30/10/13


Há semana e meia saltando de sonhos
para rabiscar umas frases, fixar
um tom, um xis no mapa, a direcção
para o ouro, e às tantas já não
não passo, fico deste lado, murchíssimo
de mãos nos joelhos, a soprar os meus
moinhos, coisas absortas e sonolentas,
livros, papéis, fortificações ridículas.
Apago e acendo a luz, continuo só.

Redijo e enceno as minhas didascálias,
e no abafo da fadiga vejo crescerem
musgos e bolores brilhando
na penumbra. Movimentos no fundo,
ausências cada vez mais familiares. A sombra
deu em doida e escangalha-me os relógios,
alimenta-se das tripas, agoniza
pelos cantos, dorme com o teu vestido.
À cabeceira, enfiado numa caixa de
fósforos, um bicho afina para mim
a melodia do mundo, dá-me corda, um
ritmo, esse nó-corredio que me desce
ao poço. Na caixa, deixo uma nesga
para que olhe comigo o tecto e onde
lhe deito as moscas que me mordem.

Desvio as cortinas, longe ouço vibrar
uma tempestade. Um cão guardando
miragens ladra, alinhando o horizonte,
e anima-me, faz-me descer para a ideia de
andar doce por aí roubando as tardes,
os bolsos cheios de nêsperas e a luz
desassossegando o reino. Mas chove,
a chuva conta cabeças, enche as flores
e deixa-as tombar largando esse perfume
de dilúvio pelos declives açucarados
que levam aos espaços de recreio,
fontes, chafarizes, estátuas segurando
a corda da roupa e da pardalada, junto
com o mobiliário abandonado
de que o jardim se apropriou. Na imensa
sala de visitas, um sofá de pulgas
e um televisor com o ecrã arrancado ao
biqueiro, enquadra um plano soberbo
deste fim de tarde.

Ando mais devagar, encho a rua
de solidão, vejo-a descer, retocando-se -
a noite. Mulata endiabrada soprando beijos
em todas as direcções. Vou atrás, sigo
os meus sonâmbulos. Vamos para os lados
do seja-o-que-deus-quiser.

Não falo, está tudo tão claro, tudo tão
insistentemente banal. Pus baixinho
o coração, frio, a noite inteira a ouvir
dolorosas invocações, uma e outra vez
as mesmas histórias, por favor a um mundo
acabado. Virando as páginas ao jornalzinho
da eternidade, saquei uns versos, o pouco
de realidade e esta sensação de permanência
que nos faz ganhar raízes, ancorar
nestes lugares infectos até ao gole radioso.

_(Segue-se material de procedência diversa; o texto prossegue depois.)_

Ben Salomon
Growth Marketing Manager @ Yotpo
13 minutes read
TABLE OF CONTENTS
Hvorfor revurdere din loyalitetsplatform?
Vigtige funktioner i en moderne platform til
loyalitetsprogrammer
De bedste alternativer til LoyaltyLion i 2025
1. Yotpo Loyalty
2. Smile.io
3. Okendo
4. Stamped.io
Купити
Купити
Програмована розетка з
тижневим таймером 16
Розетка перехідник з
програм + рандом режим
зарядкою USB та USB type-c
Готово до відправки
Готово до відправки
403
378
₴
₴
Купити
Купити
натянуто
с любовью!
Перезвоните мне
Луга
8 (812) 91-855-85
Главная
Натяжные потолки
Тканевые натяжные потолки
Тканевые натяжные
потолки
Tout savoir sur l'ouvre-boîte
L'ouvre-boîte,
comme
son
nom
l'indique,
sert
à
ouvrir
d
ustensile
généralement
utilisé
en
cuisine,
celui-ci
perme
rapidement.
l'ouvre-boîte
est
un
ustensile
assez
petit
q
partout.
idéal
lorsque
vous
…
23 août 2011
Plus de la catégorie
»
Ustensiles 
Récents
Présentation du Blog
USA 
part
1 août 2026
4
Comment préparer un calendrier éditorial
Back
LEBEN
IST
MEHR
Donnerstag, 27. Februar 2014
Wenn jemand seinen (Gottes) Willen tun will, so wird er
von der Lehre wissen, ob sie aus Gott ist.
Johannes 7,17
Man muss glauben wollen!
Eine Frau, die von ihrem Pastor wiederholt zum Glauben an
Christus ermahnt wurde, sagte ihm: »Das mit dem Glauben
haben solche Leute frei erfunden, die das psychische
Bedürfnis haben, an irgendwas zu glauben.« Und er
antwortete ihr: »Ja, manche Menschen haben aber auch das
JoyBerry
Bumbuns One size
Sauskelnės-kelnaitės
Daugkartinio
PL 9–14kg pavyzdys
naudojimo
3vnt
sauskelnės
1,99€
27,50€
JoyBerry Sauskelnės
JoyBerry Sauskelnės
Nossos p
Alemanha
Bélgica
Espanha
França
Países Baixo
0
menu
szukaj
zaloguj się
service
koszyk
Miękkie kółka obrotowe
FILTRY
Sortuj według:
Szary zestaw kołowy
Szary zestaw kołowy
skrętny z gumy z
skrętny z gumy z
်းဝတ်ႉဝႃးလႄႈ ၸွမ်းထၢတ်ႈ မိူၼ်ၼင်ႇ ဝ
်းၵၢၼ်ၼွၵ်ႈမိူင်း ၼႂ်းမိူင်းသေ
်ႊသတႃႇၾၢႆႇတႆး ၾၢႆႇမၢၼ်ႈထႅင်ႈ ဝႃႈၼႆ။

O barulho do fósforo rasgou um
suspiro à luz vesga que nos ilustra.
Colagens, cigarros, vastas pausas na moleza
de gestos sem osso, rodando o copo -
pequeno coreto onde dançam para
essas canções redondas que o peito geme,
cansados, trôpegos reflexos. Então,
metem-se-nos ao caminho umas
tipas sem rosto, adivinhando a nossa
sorte, facilitando o azar. Demorou

mas lá saí trazendo pela mão algum delírio,
oferecendo explicações à paisagem,
fundos de ruas malcheirosas, ecos sem saída,
flores aos ombros umas das outras
nesses canteiros onde o que mais bebem
é mijo. Como elas, eu também sou levado
em ombros. Os meus fantasmas todos
cantando. Como explicar o bem, a alegria
de andar pela vida fugido, e agruparmo-nos,
mijando às portas da alvorada.


    Pinto, Diogo Vaz. Bastardo. Lisboa: Averno, 2012, pp 92 - 94.